(TO BE DONE):
Copy out the lines below, swapping each "white backdrop" for "white background" and leaving everything else untouched.

(INFORMATION SHOWN):
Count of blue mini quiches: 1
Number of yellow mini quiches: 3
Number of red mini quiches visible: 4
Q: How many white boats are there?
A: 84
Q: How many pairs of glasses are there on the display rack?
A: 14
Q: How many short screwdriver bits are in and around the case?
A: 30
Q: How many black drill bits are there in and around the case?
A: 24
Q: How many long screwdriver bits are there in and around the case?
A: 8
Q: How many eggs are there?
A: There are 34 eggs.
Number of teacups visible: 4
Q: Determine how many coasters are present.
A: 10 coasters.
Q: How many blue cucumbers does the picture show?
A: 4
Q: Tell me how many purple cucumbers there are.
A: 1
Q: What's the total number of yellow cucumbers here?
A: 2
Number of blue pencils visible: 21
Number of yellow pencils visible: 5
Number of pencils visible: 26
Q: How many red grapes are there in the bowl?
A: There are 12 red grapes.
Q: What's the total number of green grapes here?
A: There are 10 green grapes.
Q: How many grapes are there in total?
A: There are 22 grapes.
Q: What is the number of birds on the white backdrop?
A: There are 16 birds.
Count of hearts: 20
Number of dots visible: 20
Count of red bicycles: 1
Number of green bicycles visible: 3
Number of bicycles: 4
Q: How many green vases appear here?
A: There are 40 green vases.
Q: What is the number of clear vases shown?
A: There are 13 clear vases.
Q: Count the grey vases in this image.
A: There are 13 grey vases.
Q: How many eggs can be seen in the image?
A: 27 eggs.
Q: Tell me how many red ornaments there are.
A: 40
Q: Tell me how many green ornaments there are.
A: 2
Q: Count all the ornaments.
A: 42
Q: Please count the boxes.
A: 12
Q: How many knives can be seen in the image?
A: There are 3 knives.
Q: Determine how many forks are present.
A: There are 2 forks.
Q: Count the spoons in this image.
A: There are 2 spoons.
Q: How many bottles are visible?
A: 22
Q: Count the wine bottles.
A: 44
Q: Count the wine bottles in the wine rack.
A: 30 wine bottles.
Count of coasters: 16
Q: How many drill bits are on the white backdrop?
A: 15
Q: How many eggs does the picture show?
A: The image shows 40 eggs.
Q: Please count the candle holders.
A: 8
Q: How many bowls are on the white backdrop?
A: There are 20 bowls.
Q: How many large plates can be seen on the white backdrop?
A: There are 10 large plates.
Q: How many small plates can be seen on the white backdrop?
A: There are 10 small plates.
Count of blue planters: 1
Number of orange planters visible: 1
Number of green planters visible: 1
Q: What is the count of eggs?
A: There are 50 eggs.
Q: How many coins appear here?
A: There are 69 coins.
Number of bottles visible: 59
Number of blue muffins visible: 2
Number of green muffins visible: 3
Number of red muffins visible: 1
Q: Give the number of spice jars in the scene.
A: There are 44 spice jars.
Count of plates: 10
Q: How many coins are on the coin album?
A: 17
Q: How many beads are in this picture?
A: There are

(SOLUTION FOR THIS TASK):
Count of blue mini quiches: 1
Number of yellow mini quiches: 3
Number of red mini quiches visible: 4
Q: How many white boats are there?
A: 84
Q: How many pairs of glasses are there on the display rack?
A: 14
Q: How many short screwdriver bits are in and around the case?
A: 30
Q: How many black drill bits are there in and around the case?
A: 24
Q: How many long screwdriver bits are there in and around the case?
A: 8
Q: How many eggs are there?
A: There are 34 eggs.
Number of teacups visible: 4
Q: Determine how many coasters are present.
A: 10 coasters.
Q: How many blue cucumbers does the picture show?
A: 4
Q: Tell me how many purple cucumbers there are.
A: 1
Q: What's the total number of yellow cucumbers here?
A: 2
Number of blue pencils visible: 21
Number of yellow pencils visible: 5
Number of pencils visible: 26
Q: How many red grapes are there in the bowl?
A: There are 12 red grapes.
Q: What's the total number of green grapes here?
A: There are 10 green grapes.
Q: How many grapes are there in total?
A: There are 22 grapes.
Q: What is the number of birds on the white background?
A: There are 16 birds.
Count of hearts: 20
Number of dots visible: 20
Count of red bicycles: 1
Number of green bicycles visible: 3
Number of bicycles: 4
Q: How many green vases appear here?
A: There are 40 green vases.
Q: What is the number of clear vases shown?
A: There are 13 clear vases.
Q: Count the grey vases in this image.
A: There are 13 grey vases.
Q: How many eggs can be seen in the image?
A: 27 eggs.
Q: Tell me how many red ornaments there are.
A: 40
Q: Tell me how many green ornaments there are.
A: 2
Q: Count all the ornaments.
A: 42
Q: Please count the boxes.
A: 12
Q: How many knives can be seen in the image?
A: There are 3 knives.
Q: Determine how many forks are present.
A: There are 2 forks.
Q: Count the spoons in this image.
A: There are 2 spoons.
Q: How many bottles are visible?
A: 22
Q: Count the wine bottles.
A: 44
Q: Count the wine bottles in the wine rack.
A: 30 wine bottles.
Count of coasters: 16
Q: How many drill bits are on the white background?
A: 15
Q: How many eggs does the picture show?
A: The image shows 40 eggs.
Q: Please count the candle holders.
A: 8
Q: How many bowls are on the white background?
A: There are 20 bowls.
Q: How many large plates can be seen on the white background?
A: There are 10 large plates.
Q: How many small plates can be seen on the white background?
A: There are 10 small plates.
Count of blue planters: 1
Number of orange planters visible: 1
Number of green planters visible: 1
Q: What is the count of eggs?
A: There are 50 eggs.
Q: How many coins appear here?
A: There are 69 coins.
Number of bottles visible: 59
Number of blue muffins visible: 2
Number of green muffins visible: 3
Number of red muffins visible: 1
Q: Give the number of spice jars in the scene.
A: There are 44 spice jars.
Count of plates: 10
Q: How many coins are on the coin album?
A: 17
Q: How many beads are in this picture?
A: There are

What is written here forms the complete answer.